We’ve learned that even though the Kindle Fire sells for only $199.99 it actually costs slightly more than that to manufacture and sell them.  What normally sounds a little bit silly – selling devices for a loss – is actually turning out to be rather profitable for Amazon.  According to a new survey conducted by investment firm RBC, each Kindle Fire is found to generate more than $100 in added revenue for Amazon.

“Kindle Fire unit economics are likely to be more favorable than consensus expectations, based primarily on frequency of digital goods purchases. Our assumption is that Amazon could sell 3-4 million Kindle Fire units in Q4, and that those units are accretive to company-average operating margin within the first six months of ownership. Our analysis assigns a cumulative lifetime operating income per unit of $136…” -RBC Capital analyst Ross Sandler

With around $136 of additional revenue over the life of each Kindle Fire this means people are using the device in exactly the manner that Amazon had hoped.  Where’s the money coming from?  Digital books and apps, what else?

According to the survey, roughly 4 out of 5 Kindle Fire owners have purchase ebooks, with nearly 60% of them buying more than three of them in the first 60 days of ownership.  Assuming an average cost of $10 per book and a rate of 5 ebooks per quarter, this is where you arrive at the $100 per year.

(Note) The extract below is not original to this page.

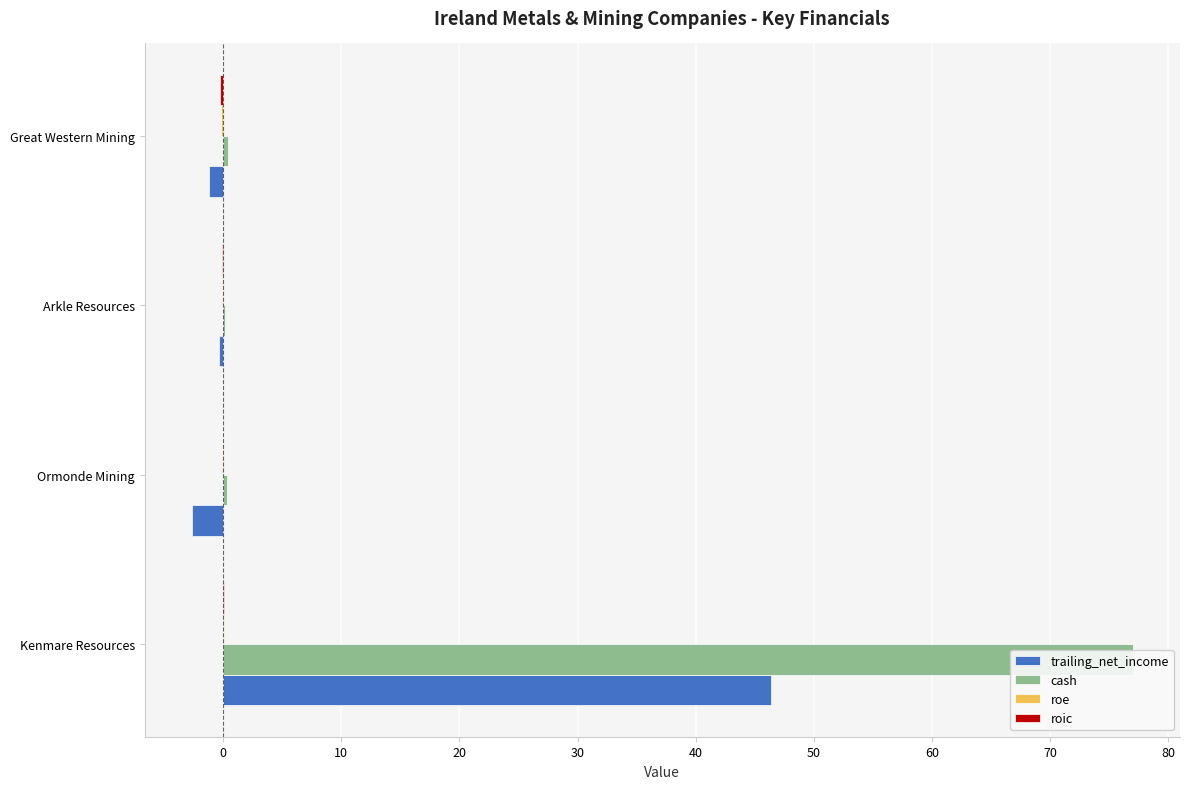

How many values in the roe series exceed 0?

1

In terms of apps and games, two-thirds of Kindle Fire users have already purchased at least one title with 41 percent of them already purchasing three or more.  Three apps per quarter averages out to $9 every three months.  Toss that into the $100 estimate and there you have it – $136.00 per year.

After some of the figures tossed around last year the estimated 3-4 million tablets sold sounds a little low to us.  Either way, it already sounds like winner.  At more than one million Kindle Fires sold per week, it’s easy to picture Amazon being happy with the early results.